Question 25.3: Write the equations for the electrode half reactions and the......
Write the equations for the electrode half reactions and the net cell reaction for the electrochemical cell
Cd(s)|CdSO_{4}(aq)|Hg_{2}SO_{4}(s)|Hg(l)This cell does not have a salt bridge because it has only one electrolyte solution CdSO_{4}(aq) (all the other species are either liquids or solids).

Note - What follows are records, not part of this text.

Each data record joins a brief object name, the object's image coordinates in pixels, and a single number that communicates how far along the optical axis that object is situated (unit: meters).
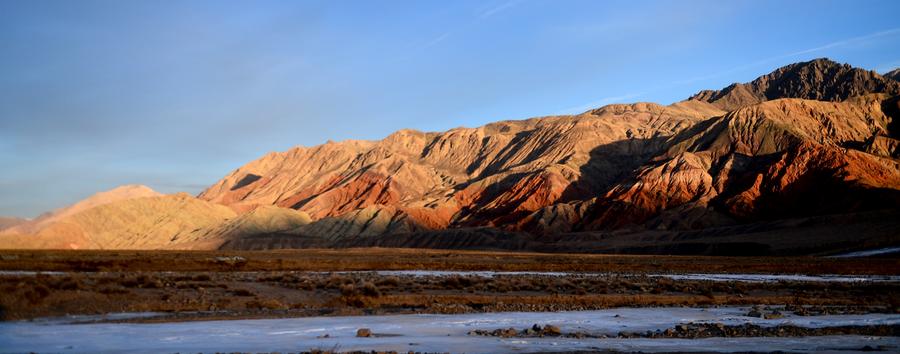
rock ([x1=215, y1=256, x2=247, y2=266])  49.12
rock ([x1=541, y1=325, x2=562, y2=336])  16.56
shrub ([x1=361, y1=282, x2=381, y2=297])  25.41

By our convention, oxidation is assumed to take place at the lefthand electrode in the cell diagram. The oxidation of Cd(s) yields Cd^{2+}(aq), so we write
Cd(s) → Cd^{2+}(aq) + 2\ e^− (oxidation)
Because oxidation occurs at the left-hand electrode, reduction must occur at the right-hand electrode. The only element besides cadmium that appears in two different oxidation states in the cell is mercury, which has an oxidation state of 0 in Hg(l) and +1 in water-insoluble Hg_{2}SO_{4}(s). For the reduction at the mercury electrode, therefore, we write
Hg_{2}SO_{4}(s) → 2\ Hg(l) (not balanced)
The balanced equation for the electrode half reaction is
Hg_{2}SO_{4}(s) + 2\ e^− → 2\ Hg(l ) + SO_{4}^{2−}(aq) (reduction)
The sum of the equations for the oxidation and reduction half reactions gives the equation for the net cell reaction:
Cd(s) + Hg_{2}SO_{4}(s) → 2\ Hg(l) + Cd^{2+}(aq) + SO_{4}^{2−}(aq)The cell described here is similar to the Weston standard cell (Figure 25.9), which is widely used as a source of accurately known voltage. The voltage of the cell is 1.018 V and is essentially independent of temperature, a desirable feature for a voltage reference. As we shall show in Section 25-4, in most cases the voltage of a cell changes significantly with the temperature.